The output after step 4.
The unfold function returns an array according to the inspect tab, see below. I would expect a string here!!
Now in step 5, I split by “=” with the expression split(unfoldSplitBySpace, '=') but this errors in the expression builder with the message “Split expect string type of argument”
Changing the expression to split(unfoldSplitBySpace1, '=') remove the error from the expression Builder.

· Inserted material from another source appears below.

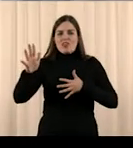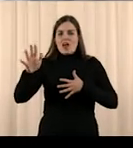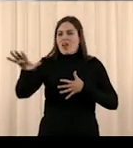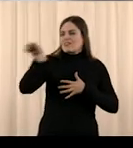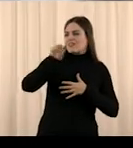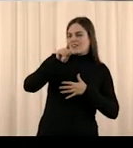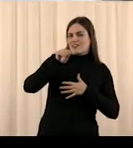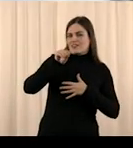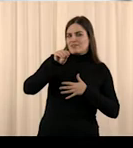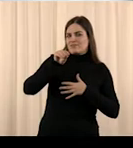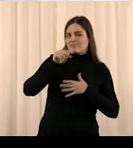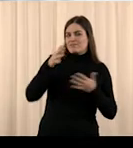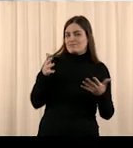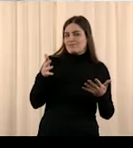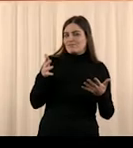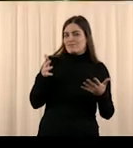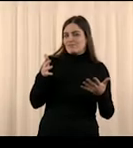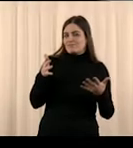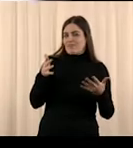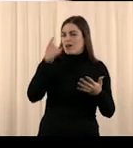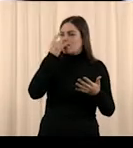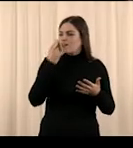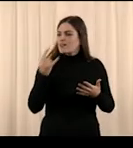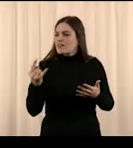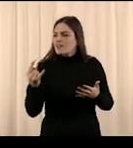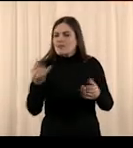La belleza que compite por lograr tu atención.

BUT THEN the spark execution engines errors with “Indexing is only allowed on the array and map types”
The problem.
According to the Azure Data Factory UI, the output of the Unfold() function is an array type but when accessing the array elements or any other function the spark engine does not recognise the object as in array type.
Is this a bug in the execution or do I have a problem in my understanding of how the data factory and a spark engine understand arrays?